Data section =

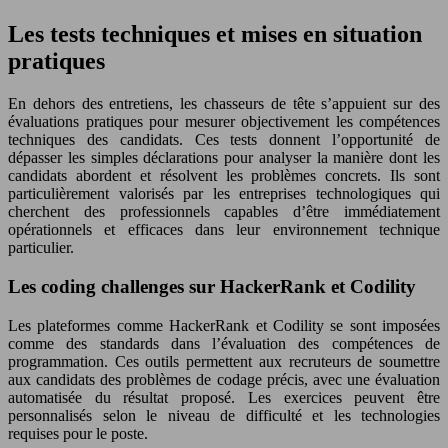
Les tests techniques et mises en situation
pratiques
En dehors des entretiens, les chasseurs de tête s’appuient sur des
évaluations pratiques pour mesurer objectivement les compétences
techniques des candidats. Ces tests donnent l’opportunité de
dépasser les simples déclarations pour analyser la manière dont les
candidats abordent et résolvent les problèmes concrets. Ils sont
particulièrement valorisés par les entreprises technologiques qui
cherchent des professionnels capables d’être immédiatement
opérationnels et efficaces dans leur environnement technique
particulier.
Les coding challenges sur HackerRank et Codility
Les plateformes comme HackerRank et Codility se sont imposées
comme des standards dans l’évaluation des compétences de
programmation. Ces outils permettent aux recruteurs de soumettre
aux candidats des problèmes de codage précis, avec une évaluation
automatisée du résultat proposé. Les exercices peuvent être
personnalisés selon le niveau de difficulté et les technologies
requises pour le poste.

Job =
Repeat the entries verbatim; no pictures.

Answer below =
Les tests techniques et mises en situation
pratiques
En dehors des entretiens, les chasseurs de tête s’appuient sur des
évaluations pratiques pour mesurer objectivement les compétences
techniques des candidats. Ces tests donnent l’opportunité de
dépasser les simples déclarations pour analyser la manière dont les
candidats abordent et résolvent les problèmes concrets. Ils sont
particulièrement valorisés par les entreprises technologiques qui
cherchent des professionnels capables d’être immédiatement
opérationnels et efficaces dans leur environnement technique
particulier.
Les coding challenges sur HackerRank et Codility
Les plateformes comme HackerRank et Codility se sont imposées
comme des standards dans l’évaluation des compétences de
programmation. Ces outils permettent aux recruteurs de soumettre
aux candidats des problèmes de codage précis, avec une évaluation
automatisée du résultat proposé. Les exercices peuvent être
personnalisés selon le niveau de difficulté et les technologies
requises pour le poste.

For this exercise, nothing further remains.